How often in years do calendars repeat with the same day date combinations?

Answer 1

Calendar, in the present context, refers to the Gregorian calendar, because it is the one used most frequently, worldwide. In a Gregorian calendar, centuries are not leap years unless divisible by 400 (Eg: The year 2000 is a leap year, whereas 1900 isn’t).

As in the picture below, there can be only 14 calendar patterns - 1 to 14 (Years starting from Sunday to Saturday, either leap or non-leap year).
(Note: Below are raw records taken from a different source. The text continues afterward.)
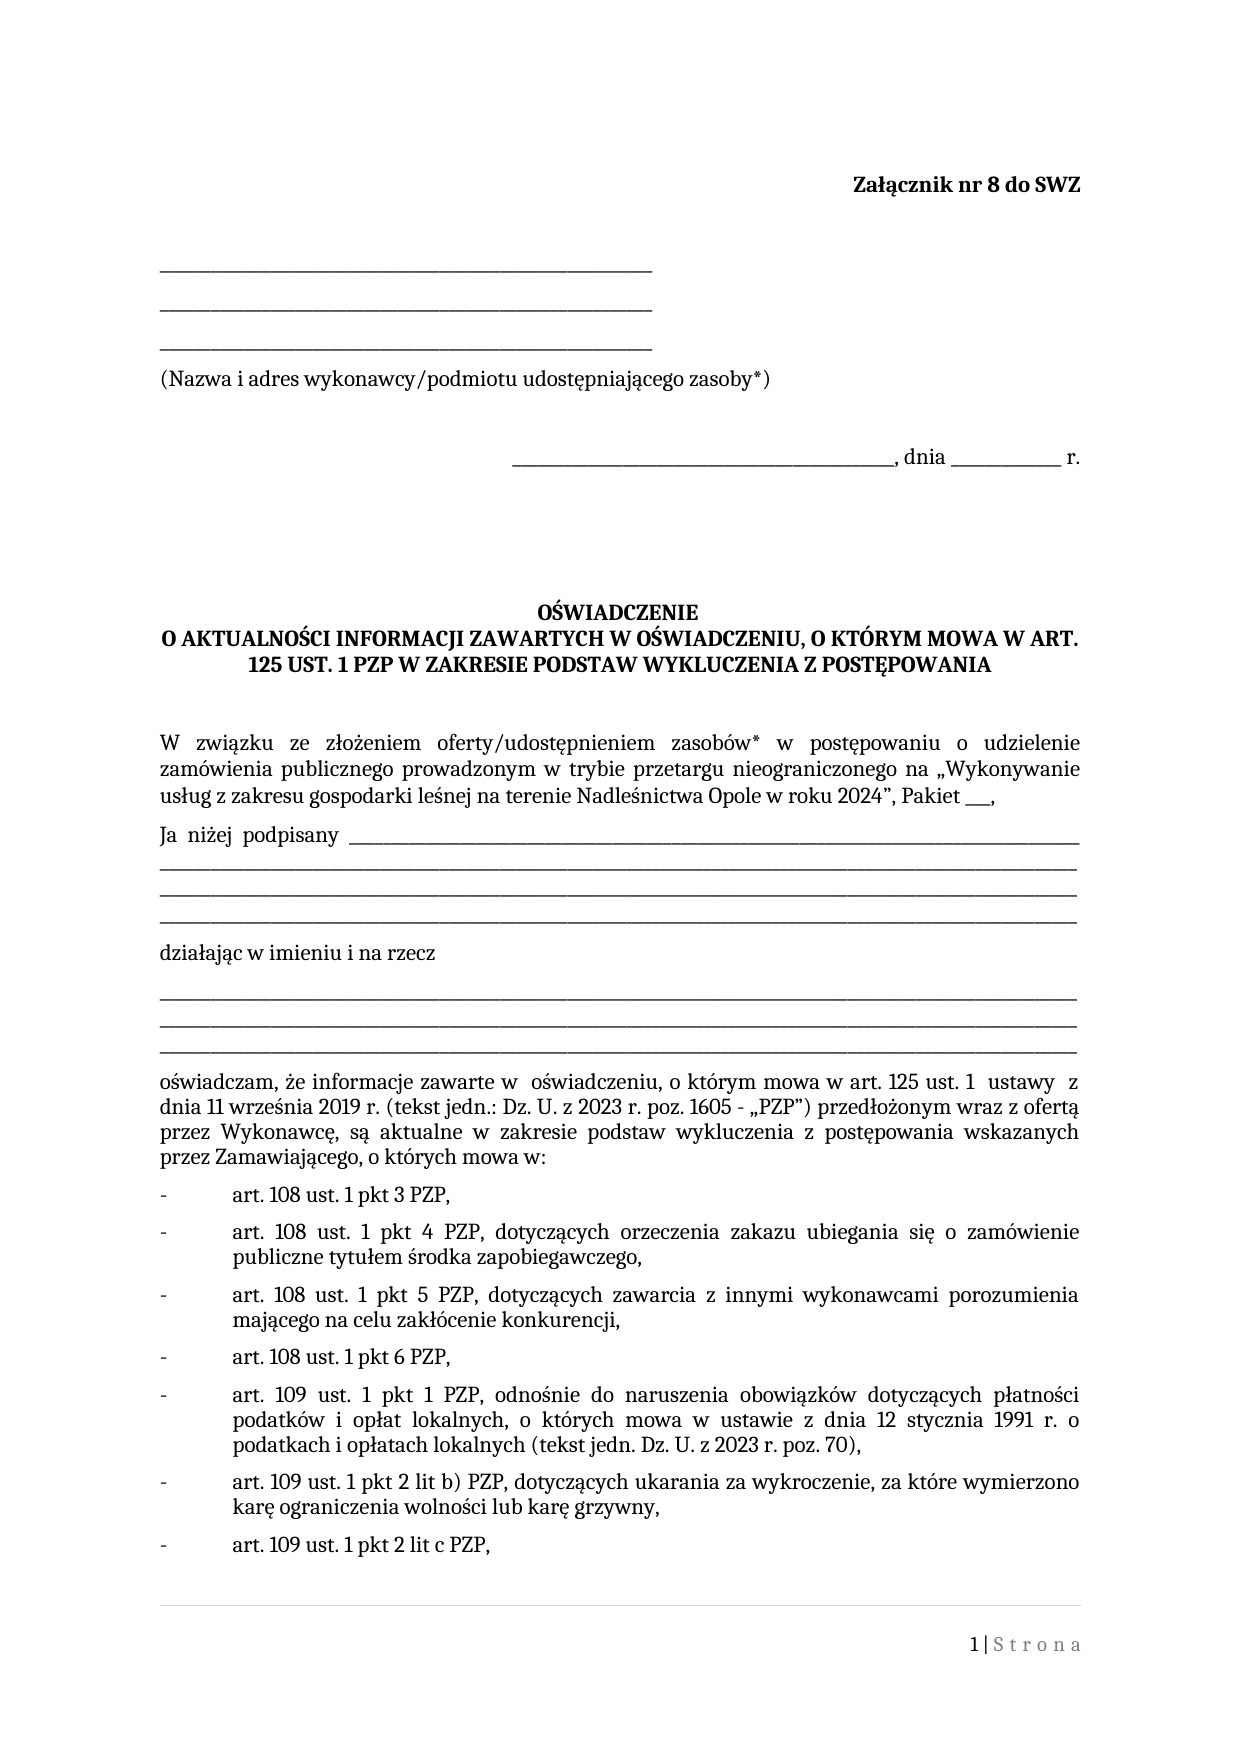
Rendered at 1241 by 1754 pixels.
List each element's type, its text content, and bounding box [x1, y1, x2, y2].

text _____________________________________________, dnia _____________ r. [159, 444, 1081, 470]
text - art. 108 ust. 1 pkt 5 PZP, dotyczących zawarcia z innymi wykonawcami porozumienia mającego na celu zakłócenie konkurencji, [159, 1282, 1081, 1332]
text Załącznik nr 8 do SWZ [159, 172, 1081, 198]
text oświadczam, że informacje zawarte w oświadczeniu, o którym mowa w art. 125 ust. 1 ustawy z dnia 11 września 2019 r. (tekst jedn.: Dz. U. z 2023 r. poz. 1605 - „PZP”) przedłożonym wraz z ofertą przez Wykonawcę, są aktualne w zakresie podstaw wykluczenia z postępowania wskazanych przez Zamawiającego, o których mowa w: [159, 1070, 1081, 1170]
text - art. 109 ust. 1 pkt 2 lit b) PZP, dotyczących ukarania za wykroczenie, za które wymierzono karę ograniczenia wolności lub karę grzywny, [159, 1470, 1081, 1520]
text __________________________________________________________ [159, 250, 1081, 276]
text - art. 108 ust. 1 pkt 3 PZP, [159, 1182, 1081, 1207]
text W związku ze złożeniem oferty/udostępnieniem zasobów* w postępowaniu o udzielenie zamówienia publicznego prowadzonym w trybie przetargu nieograniczonego na „Wykonywanie usług z zakresu gospodarki leśnej na terenie Nadleśnictwa Opole w roku 2024”, Pakiet ___, [159, 730, 1081, 809]
text (Nazwa i adres wykonawcy/podmiotu udostępniającego zasoby*) [159, 366, 1081, 393]
text __________________________________________________________ [159, 327, 1081, 354]
text - art. 108 ust. 1 pkt 6 PZP, [159, 1345, 1081, 1370]
text ____________________________________________________________________________________________________________________________________________________________________________________________________________________________________________________________________________________________________________________________________ [159, 978, 1081, 1057]
text Ja niżej podpisany ______________________________________________________________________________________ ____________________________________________________________________________________________________________________________________________________________________________________________________________________________________________________________________________________________________________________________________ [159, 821, 1081, 927]
text - art. 109 ust. 1 pkt 2 lit c PZP, [159, 1532, 1081, 1557]
text działając w imieniu i na rzecz [159, 939, 1081, 966]
text __________________________________________________________ [159, 288, 1081, 315]
text OŚWIADCZENIE O AKTUALNOŚCI INFORMACJI ZAWARTYCH W OŚWIADCZENIU, O KTÓRYM MOWA W ART. 125 UST. 1 PZP W ZAKRESIE PODSTAW WYKLUCZENIA Z POSTĘPOWANIA [159, 599, 1081, 678]
text - art. 109 ust. 1 pkt 1 PZP, odnośnie do naruszenia obowiązków dotyczących płatności podatków i opłat lokalnych, o których mowa w ustawie z dnia 12 stycznia 1991 r. o podatkach i opłatach lokalnych (tekst jedn. Dz. U. z 2023 r. poz. 70), [159, 1382, 1081, 1457]
text - art. 108 ust. 1 pkt 4 PZP, dotyczących orzeczenia zakazu ubiegania się o zamówienie publiczne tytułem środka zapobiegawczego, [159, 1220, 1081, 1270]
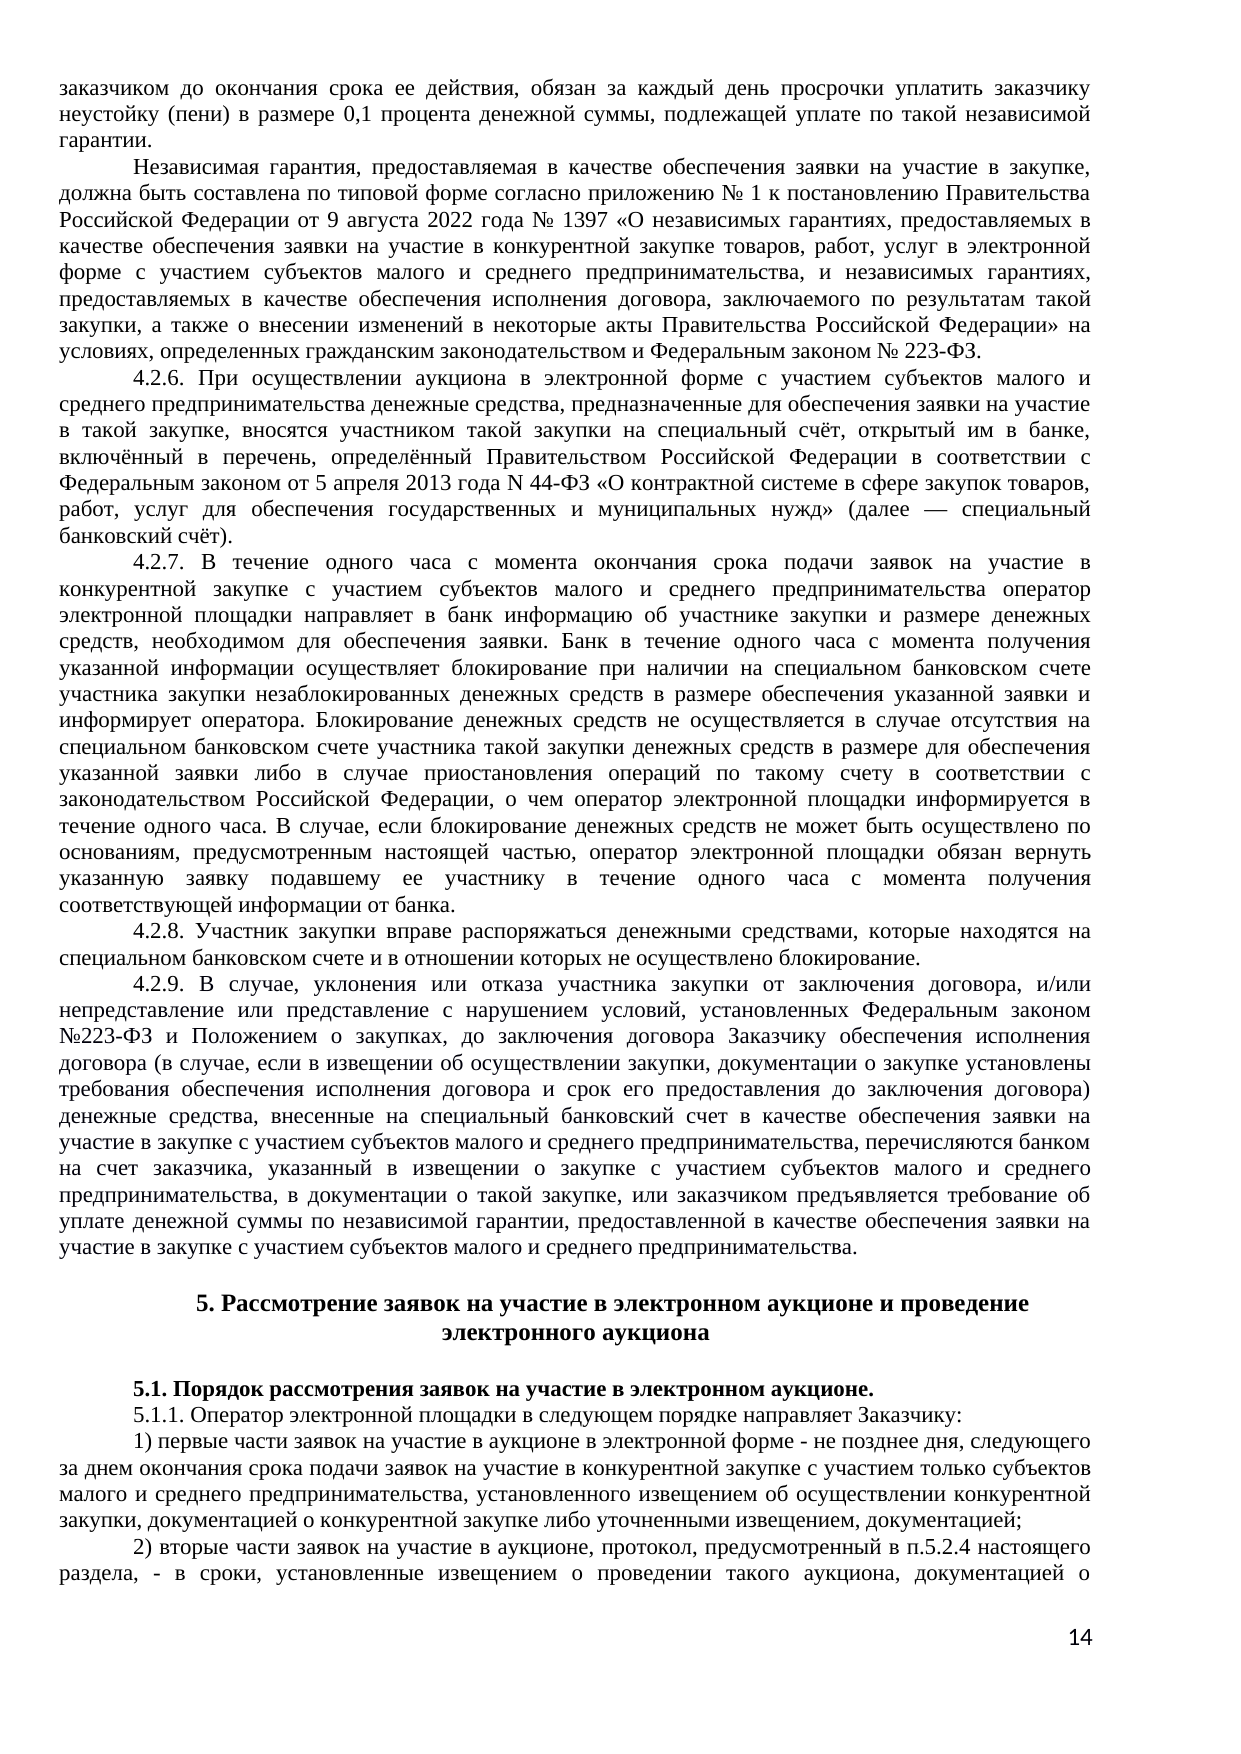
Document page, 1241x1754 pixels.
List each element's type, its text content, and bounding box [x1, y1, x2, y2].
Any calendar repeats in a minimum gap of 6 years and a maximum gap of 40 years. All the patterns 1 to 14 occur at least once in a minimum span of 25 years (Eg: 2000 - 2024) and a maximum span of 40 (Eg: 1889 - 1928).

1. Repetition in the succeeding years:

I. Calendars of non-leap years:

A. Calendars of non-leap years of the form 4n and 4n+1 repeat after 6 years. Eg: Calendar of the year 1900 repeats in 1906; that of 2017 repeats in 2023.

B. Calendars of non-leap years of the form 4n+2 and 4n+3 repeat after 11 years. 
Eg: Calendar of the year 2018 repeats in 2029; that of 2019 in 2030.

Exception: The years of the 90s of a century ending in a non-leap year do not follow this pattern. Calendar of such a year Y repeats after

(a) 12 years, if Y ∈ {90, 91, 97, 98}

Eg: Calendar of the year 1890 repeats in 1902.

(b) 6 years, if Y ∈ {93, 94, 95, 99}

Eg: Calendar of the year 1895 repeats in 1901.

II. Calendars of leap years:

Calendar of a leap year repeats after

A. 40 years, in the 70s and 80s of a century ending in a non-leap year.

Eg: Calendar of the year 1872 repeats in 1912.

B. 12 years, in the 90s of a century ending in a non-leap year.

Eg: Calendar of the year 1892 repeats in 1904.

C. 28 years, otherwise.

Eg: Calendar of the year 2020 repeats in 2048.

Note: Combining I and II, this is the order of repetition of calendars of the 90s of a century ending in a non-leap year:

12 12 12 6 6 6 12 12 12 6

2. Occurrence in the preceding years:

I. Calendars of non-leap years:

A. Calendars of non-leap years of the form 4n and 4n+3 are the same as that of the 6th preceding year. 
Eg: Calendar of the year 1900 is the same as that of 1894; that of 2019 is the same as that of 2013.

B. Calendars of non-leap years of the form 4n+1 and 4n+2 are the same as that of the 11th preceding year.
Eg: Calendar of the year 2021 is the same as that of 2010; that of 2022 is the same as that of 2011.

Exception: The first ten years of a century ending in a leap year do not follow this pattern. Calendar of such a year Y is the same as that of

(a) the 6th preceding year, if Y ∈ {01, 05, 06, 07}

Eg: Calendar of the year 1905 is the same as that of 1899.

(b) the 12th preceding year, if Y ∈ {02, 03, 09, 10}

Eg: Calendar of the year 1910 is the same as that of 1898.

II. Calendars of leap years:

Calendar of a leap year is the same as that of

A. the 40th preceding year, in the second and third decade of a century ending in a leap year. 
Eg: Calendar of the year 1916 is the same as that of 1876.

B. the 12th preceding year, in the first decade of a century ending in a leap year.
 Eg: Calendar of the year 1908 is the same as that of 1896.

C. the 28th preceding year, otherwise.
 Eg: Calendar of the year 2024 is the same as that of 1996.

Note: Combining I and II, this is the order of the immediate preceding years in which calendars of the first decade (01-10) of a century ending in a leap year, are the same:

6 12 12 12 6 6 6 12 12 12

Answer 2

Oh, dude, calendars repeat with the same day-date combinations every 11 years. It's like Groundhog Day but with dates. So, if you missed your friend's birthday this year, just set a reminder for 2032 and you're golden.

Answer 3

Common years repeat every 6 or 11 years, depending on how leap years cause a day to be skipped, and leap years repeat every 28 years.